[Provided data]

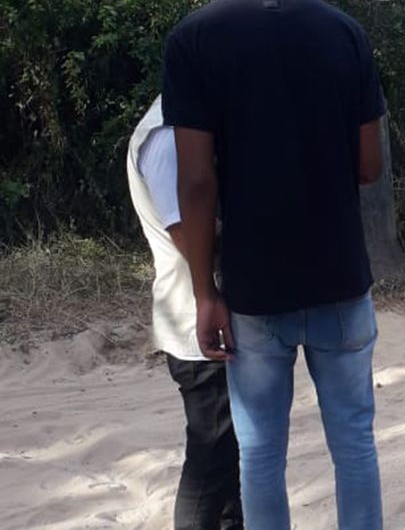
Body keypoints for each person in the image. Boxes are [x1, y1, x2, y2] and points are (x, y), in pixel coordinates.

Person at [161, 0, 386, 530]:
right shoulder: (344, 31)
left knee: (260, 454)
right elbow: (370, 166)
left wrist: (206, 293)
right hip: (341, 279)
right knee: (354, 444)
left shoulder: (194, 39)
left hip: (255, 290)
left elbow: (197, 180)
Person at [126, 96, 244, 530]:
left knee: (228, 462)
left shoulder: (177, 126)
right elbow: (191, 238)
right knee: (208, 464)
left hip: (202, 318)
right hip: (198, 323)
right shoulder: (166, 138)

[/Provided data]
[Provided data]

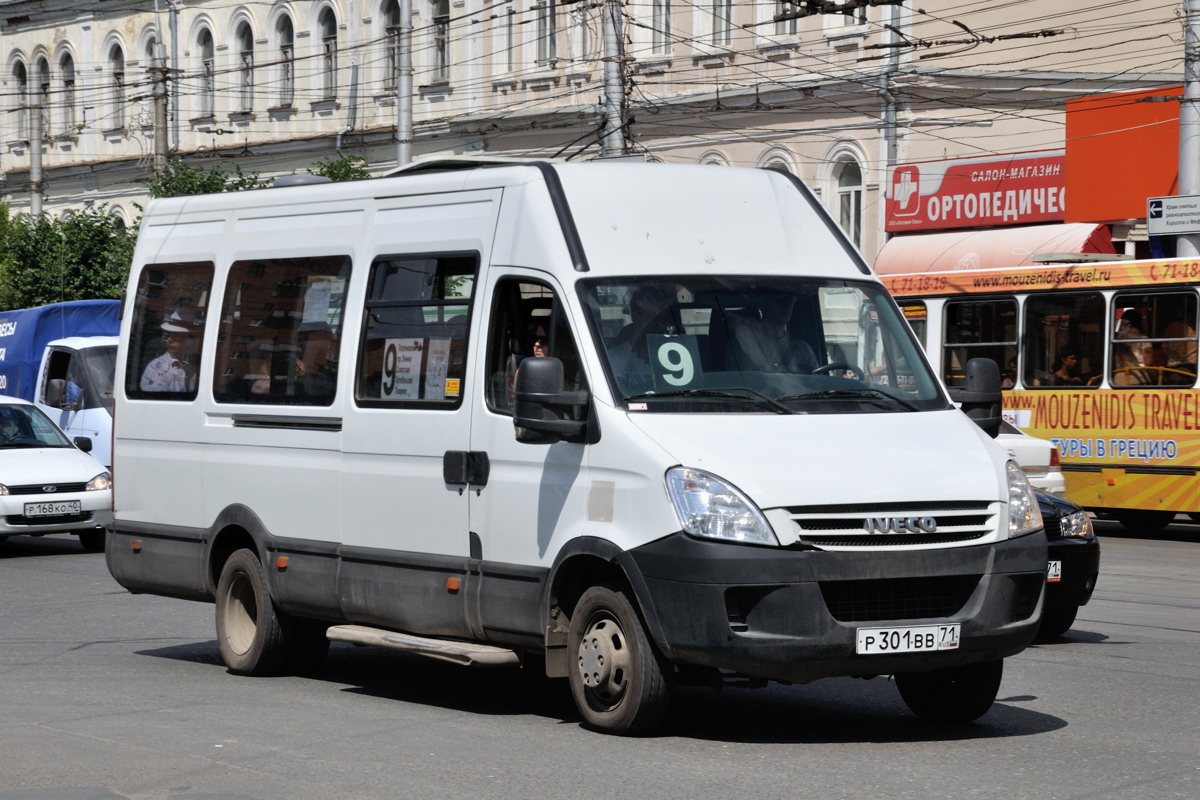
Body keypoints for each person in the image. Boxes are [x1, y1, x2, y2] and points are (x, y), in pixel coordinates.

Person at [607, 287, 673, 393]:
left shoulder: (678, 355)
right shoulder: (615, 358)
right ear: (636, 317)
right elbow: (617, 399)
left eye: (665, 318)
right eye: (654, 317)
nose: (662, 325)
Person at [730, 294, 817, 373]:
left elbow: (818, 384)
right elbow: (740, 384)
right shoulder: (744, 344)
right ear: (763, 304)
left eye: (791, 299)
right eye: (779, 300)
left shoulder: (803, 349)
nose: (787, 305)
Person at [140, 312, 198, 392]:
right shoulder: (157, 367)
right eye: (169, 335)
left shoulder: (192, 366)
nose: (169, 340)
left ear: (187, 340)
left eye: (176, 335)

[/Provided data]
[Provided data]

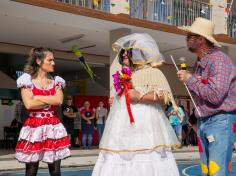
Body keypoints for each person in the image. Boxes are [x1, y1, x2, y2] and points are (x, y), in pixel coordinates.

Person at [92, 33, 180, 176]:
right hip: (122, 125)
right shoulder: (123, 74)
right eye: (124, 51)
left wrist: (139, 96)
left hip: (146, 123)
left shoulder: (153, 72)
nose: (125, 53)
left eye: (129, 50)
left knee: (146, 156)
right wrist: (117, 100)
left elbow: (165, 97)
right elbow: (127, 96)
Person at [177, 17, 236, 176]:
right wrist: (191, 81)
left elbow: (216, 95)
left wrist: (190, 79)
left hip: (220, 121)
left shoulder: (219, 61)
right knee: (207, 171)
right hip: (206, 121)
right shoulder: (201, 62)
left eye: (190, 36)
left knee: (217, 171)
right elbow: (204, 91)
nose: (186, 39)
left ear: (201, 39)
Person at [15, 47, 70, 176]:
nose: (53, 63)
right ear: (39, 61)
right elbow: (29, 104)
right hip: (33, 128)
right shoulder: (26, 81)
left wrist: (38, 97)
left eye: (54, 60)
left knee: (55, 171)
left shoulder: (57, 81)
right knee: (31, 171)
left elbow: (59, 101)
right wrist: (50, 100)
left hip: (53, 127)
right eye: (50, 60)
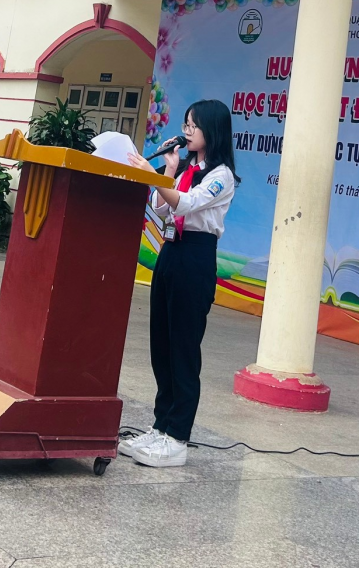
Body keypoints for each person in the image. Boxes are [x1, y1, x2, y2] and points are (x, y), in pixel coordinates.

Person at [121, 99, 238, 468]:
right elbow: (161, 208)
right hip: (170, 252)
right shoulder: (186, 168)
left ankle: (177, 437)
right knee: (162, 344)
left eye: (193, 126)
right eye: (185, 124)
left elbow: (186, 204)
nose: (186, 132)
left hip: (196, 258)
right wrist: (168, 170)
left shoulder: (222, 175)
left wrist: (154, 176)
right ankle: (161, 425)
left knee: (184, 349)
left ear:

[/Provided data]

▶ _Exercise aim_
Both end lines included, restate word for word the lines above from the line with "right eye: (779, 300)" to the line with "left eye: (176, 335)", and nothing else.

▶ _Solution to this exercise_
right eye: (779, 300)
left shoulder: (803, 349)
nose: (787, 305)
Person at [140, 312, 198, 392]:
right shoulder: (157, 367)
right eye: (169, 335)
left shoulder: (192, 366)
nose: (169, 340)
left ear: (187, 340)
left eye: (176, 335)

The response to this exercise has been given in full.